Back when she was in college, Alaina G. Levine used to envy fellow students who seemed to have their entire lives mapped out. A physics and astronomy student at the University of Arizona, her own direction felt unclear — while they, on the other hand, appeared to know precisely what they wanted to do and how to get there. Looking back, she realizes that envy eroded her confidence, undermined her productivity and creativity, and clouded her ability to see where she could take her interests and talents. “It was a huge stumbling block for me,” she says.
Now, more than 20 years later, Levine is a successful professional speaker, career coach and corporate comedian. Ironically, she says, some of the peers she thought had it all figured out early on have since reached out to her for career advice and informal coaching. Envy may have felt like an obstacle at the time, she reflects, but it also pushed her to create a career tailored to her own skills and interests.

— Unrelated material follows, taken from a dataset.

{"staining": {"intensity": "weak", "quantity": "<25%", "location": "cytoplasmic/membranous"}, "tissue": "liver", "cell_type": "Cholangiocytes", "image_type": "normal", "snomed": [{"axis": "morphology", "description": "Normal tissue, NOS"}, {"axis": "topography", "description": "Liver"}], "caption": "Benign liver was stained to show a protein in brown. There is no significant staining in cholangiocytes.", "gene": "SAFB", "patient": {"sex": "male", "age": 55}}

Professional envy can have positive and negative repercussions. Workplaces where managers make a point of comparisons — posting leaderboards or naming employees of the month — provide fertile ground for cultivating envy, says Michelle Duffy, who studies organizational behavior at the Carlson School of Management at the University of Minnesota. The green-eyed monster can foster environments where people act dishonestly and undermine, belittle or freeze out their colleagues, or even sabotage their work. Envy at work can damage productivity, creativity, teamwork and cooperation.
But envy can, on the flip side, inspire people to work towards self-improvement and set higher goals. What makes the difference? Research on workplace envy has surged in recent years, as Duffy and colleagues described in a recent article in the Annual Review of Organizational Psychology and Organizational Behavior. Now she and other researchers are studying it in hopes of learning how organizations can manage it and channel its impacts in positive ways.